An exact transcription is needed of the lines below from the one with "Anatoxin-a | Cyclin |" through the one with "L | 6/27/1999", with no other lines and no pictures.

┌────────

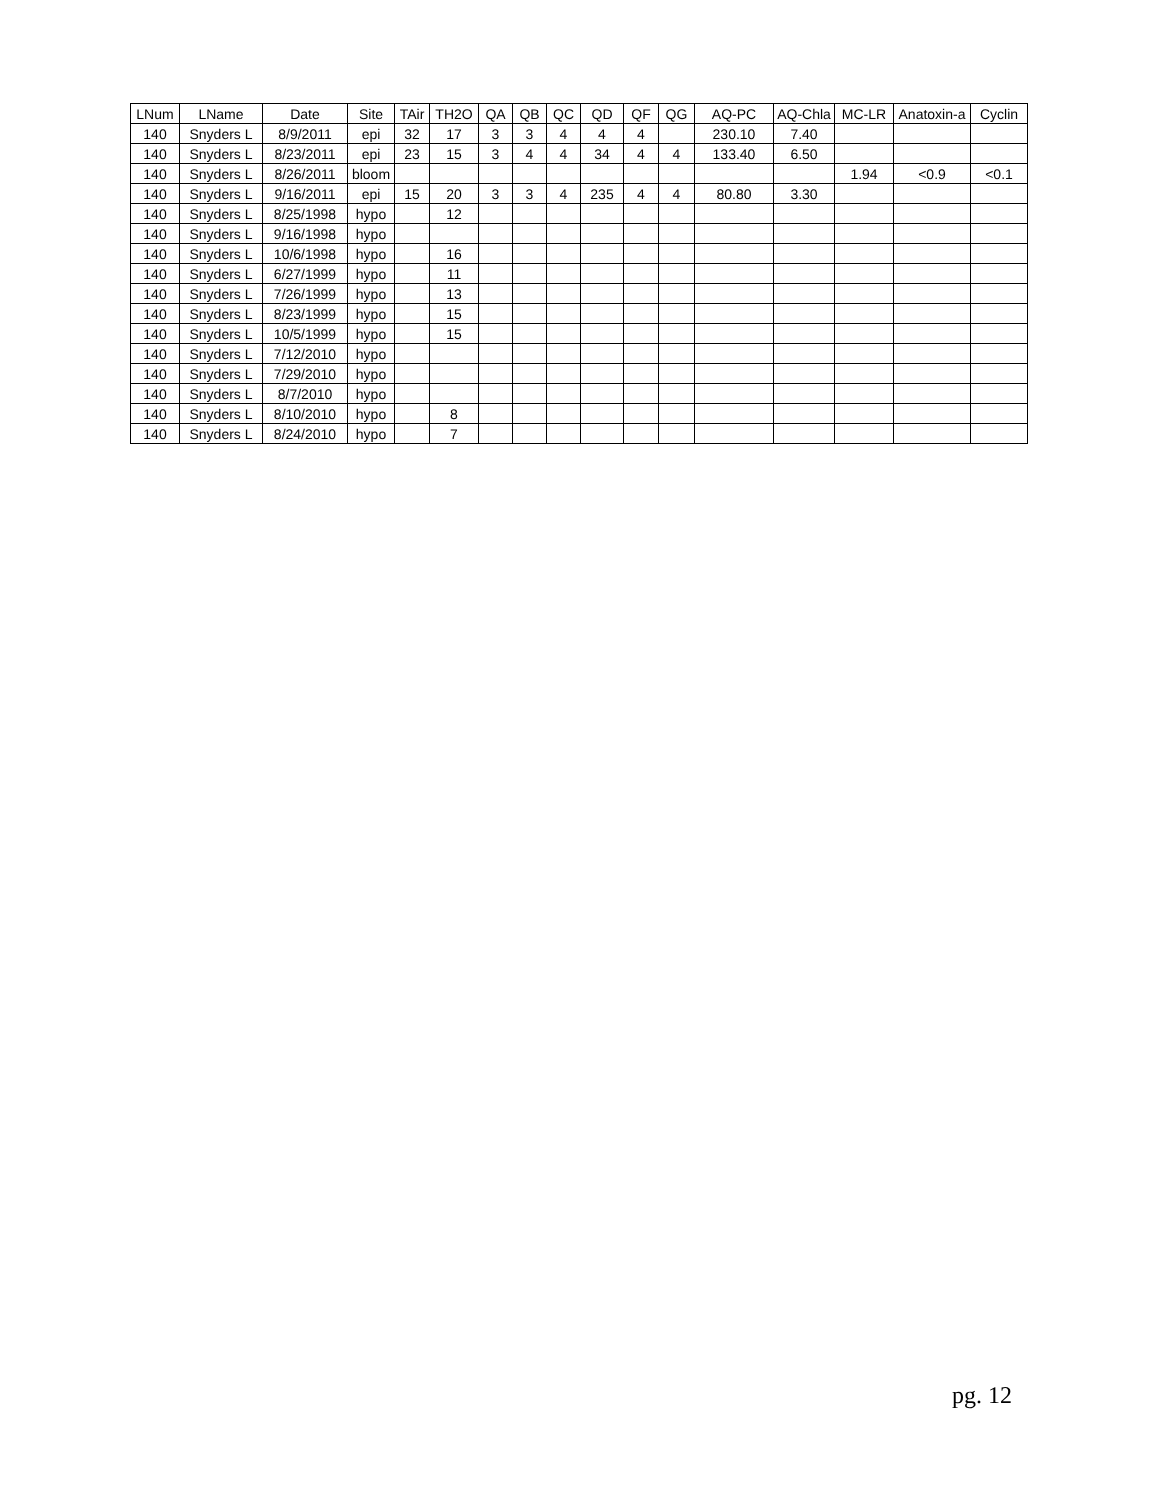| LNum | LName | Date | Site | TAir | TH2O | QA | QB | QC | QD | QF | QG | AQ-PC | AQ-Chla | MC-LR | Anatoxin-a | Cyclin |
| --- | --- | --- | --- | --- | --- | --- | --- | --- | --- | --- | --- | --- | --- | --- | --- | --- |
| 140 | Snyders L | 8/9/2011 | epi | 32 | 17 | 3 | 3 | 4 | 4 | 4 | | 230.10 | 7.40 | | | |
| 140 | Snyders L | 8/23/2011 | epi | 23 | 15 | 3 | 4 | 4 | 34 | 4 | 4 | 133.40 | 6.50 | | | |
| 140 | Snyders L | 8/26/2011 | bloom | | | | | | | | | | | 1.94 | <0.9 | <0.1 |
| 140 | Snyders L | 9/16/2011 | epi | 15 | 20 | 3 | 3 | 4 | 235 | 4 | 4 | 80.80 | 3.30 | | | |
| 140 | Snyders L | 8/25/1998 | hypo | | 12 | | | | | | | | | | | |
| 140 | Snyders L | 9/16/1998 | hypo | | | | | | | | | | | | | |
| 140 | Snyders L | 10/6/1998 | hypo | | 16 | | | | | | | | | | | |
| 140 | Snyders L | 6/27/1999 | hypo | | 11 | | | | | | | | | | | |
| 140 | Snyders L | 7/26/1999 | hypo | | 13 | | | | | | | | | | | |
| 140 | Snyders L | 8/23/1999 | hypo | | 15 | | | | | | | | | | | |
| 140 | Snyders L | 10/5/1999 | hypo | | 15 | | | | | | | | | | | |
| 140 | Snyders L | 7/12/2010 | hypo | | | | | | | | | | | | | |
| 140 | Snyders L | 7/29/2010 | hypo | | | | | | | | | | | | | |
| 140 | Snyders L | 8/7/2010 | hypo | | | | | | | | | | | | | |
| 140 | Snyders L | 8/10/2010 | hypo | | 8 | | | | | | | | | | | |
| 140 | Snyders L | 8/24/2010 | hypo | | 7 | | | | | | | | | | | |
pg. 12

└────────
┌────────

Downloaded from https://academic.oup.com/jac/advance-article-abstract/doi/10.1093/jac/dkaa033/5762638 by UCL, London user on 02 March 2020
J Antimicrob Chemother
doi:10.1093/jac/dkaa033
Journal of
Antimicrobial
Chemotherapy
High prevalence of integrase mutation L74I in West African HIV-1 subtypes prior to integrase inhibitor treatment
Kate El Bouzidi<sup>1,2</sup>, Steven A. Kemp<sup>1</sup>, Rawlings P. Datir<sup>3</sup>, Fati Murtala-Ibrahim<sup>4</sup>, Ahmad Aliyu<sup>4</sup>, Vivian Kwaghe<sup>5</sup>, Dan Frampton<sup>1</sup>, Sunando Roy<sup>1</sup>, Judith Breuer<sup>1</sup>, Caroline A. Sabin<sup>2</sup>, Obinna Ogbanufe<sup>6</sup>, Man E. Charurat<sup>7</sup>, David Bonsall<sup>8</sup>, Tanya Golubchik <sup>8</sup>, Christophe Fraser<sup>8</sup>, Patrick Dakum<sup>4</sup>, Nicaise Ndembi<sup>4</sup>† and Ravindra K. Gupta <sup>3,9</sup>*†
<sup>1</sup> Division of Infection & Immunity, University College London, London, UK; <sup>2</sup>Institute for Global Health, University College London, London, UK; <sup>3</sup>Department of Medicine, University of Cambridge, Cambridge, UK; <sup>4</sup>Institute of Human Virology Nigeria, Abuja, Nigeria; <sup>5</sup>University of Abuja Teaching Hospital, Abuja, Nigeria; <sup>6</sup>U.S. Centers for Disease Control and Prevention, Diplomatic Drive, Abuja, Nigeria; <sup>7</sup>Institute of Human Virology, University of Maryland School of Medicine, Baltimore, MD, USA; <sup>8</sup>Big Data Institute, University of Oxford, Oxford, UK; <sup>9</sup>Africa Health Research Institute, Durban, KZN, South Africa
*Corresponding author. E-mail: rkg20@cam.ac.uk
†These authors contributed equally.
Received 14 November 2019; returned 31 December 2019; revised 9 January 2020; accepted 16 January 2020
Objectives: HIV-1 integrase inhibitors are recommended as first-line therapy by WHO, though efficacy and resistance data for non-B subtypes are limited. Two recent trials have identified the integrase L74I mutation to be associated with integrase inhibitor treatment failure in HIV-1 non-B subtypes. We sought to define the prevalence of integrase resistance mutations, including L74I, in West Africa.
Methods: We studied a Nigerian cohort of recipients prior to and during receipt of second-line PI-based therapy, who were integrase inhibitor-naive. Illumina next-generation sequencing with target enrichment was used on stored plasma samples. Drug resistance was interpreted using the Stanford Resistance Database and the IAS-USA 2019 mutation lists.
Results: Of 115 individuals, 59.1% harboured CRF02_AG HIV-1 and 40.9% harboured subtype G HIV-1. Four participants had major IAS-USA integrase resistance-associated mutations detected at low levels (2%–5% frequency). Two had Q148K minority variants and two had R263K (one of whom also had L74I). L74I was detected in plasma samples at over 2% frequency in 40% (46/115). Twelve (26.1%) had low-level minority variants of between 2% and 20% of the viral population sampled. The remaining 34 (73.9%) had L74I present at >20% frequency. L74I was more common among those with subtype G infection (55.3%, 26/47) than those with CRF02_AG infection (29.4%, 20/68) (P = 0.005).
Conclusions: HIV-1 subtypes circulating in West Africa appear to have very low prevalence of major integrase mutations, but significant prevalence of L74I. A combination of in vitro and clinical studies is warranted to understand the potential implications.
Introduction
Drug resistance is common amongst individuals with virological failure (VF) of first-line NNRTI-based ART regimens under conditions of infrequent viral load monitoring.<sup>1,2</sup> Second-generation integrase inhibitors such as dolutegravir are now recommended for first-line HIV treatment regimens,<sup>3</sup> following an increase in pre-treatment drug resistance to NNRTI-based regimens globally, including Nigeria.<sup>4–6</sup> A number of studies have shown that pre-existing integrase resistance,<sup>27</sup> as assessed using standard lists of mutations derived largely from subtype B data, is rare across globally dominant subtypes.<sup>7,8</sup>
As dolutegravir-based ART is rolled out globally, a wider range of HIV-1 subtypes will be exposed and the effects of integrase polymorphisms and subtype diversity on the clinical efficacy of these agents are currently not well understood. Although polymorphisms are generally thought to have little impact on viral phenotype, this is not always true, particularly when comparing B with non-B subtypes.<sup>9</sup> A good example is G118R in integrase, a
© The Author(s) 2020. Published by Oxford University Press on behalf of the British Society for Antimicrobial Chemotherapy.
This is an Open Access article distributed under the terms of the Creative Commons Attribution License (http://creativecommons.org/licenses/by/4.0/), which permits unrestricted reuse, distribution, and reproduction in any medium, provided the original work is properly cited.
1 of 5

└────────

## [Your response]
| LNum | LName | Date | Site | TAir | TH2O | QA | QB | QC | QD | QF | QG | AQ-PC | AQ-Chla | MC-LR | Anatoxin-a | Cyclin |
| --- | --- | --- | --- | --- | --- | --- | --- | --- | --- | --- | --- | --- | --- | --- | --- | --- |
| 140 | Snyders L | 8/9/2011 | epi | 32 | 17 | 3 | 3 | 4 | 4 | 4 | | 230.10 | 7.40 | | | |
| 140 | Snyders L | 8/23/2011 | epi | 23 | 15 | 3 | 4 | 4 | 34 | 4 | 4 | 133.40 | 6.50 | | | |
| 140 | Snyders L | 8/26/2011 | bloom | | | | | | | | | | | 1.94 | <0.9 | <0.1 |
| 140 | Snyders L | 9/16/2011 | epi | 15 | 20 | 3 | 3 | 4 | 235 | 4 | 4 | 80.80 | 3.30 | | | |
| 140 | Snyders L | 8/25/1998 | hypo | | 12 | | | | | | | | | | | |
| 140 | Snyders L | 9/16/1998 | hypo | | | | | | | | | | | | | |
| 140 | Snyders L | 10/6/1998 | hypo | | 16 | | | | | | | | | | | |
| 140 | Snyders L | 6/27/1999 | hypo | | 11 | | | | | | | | | | | |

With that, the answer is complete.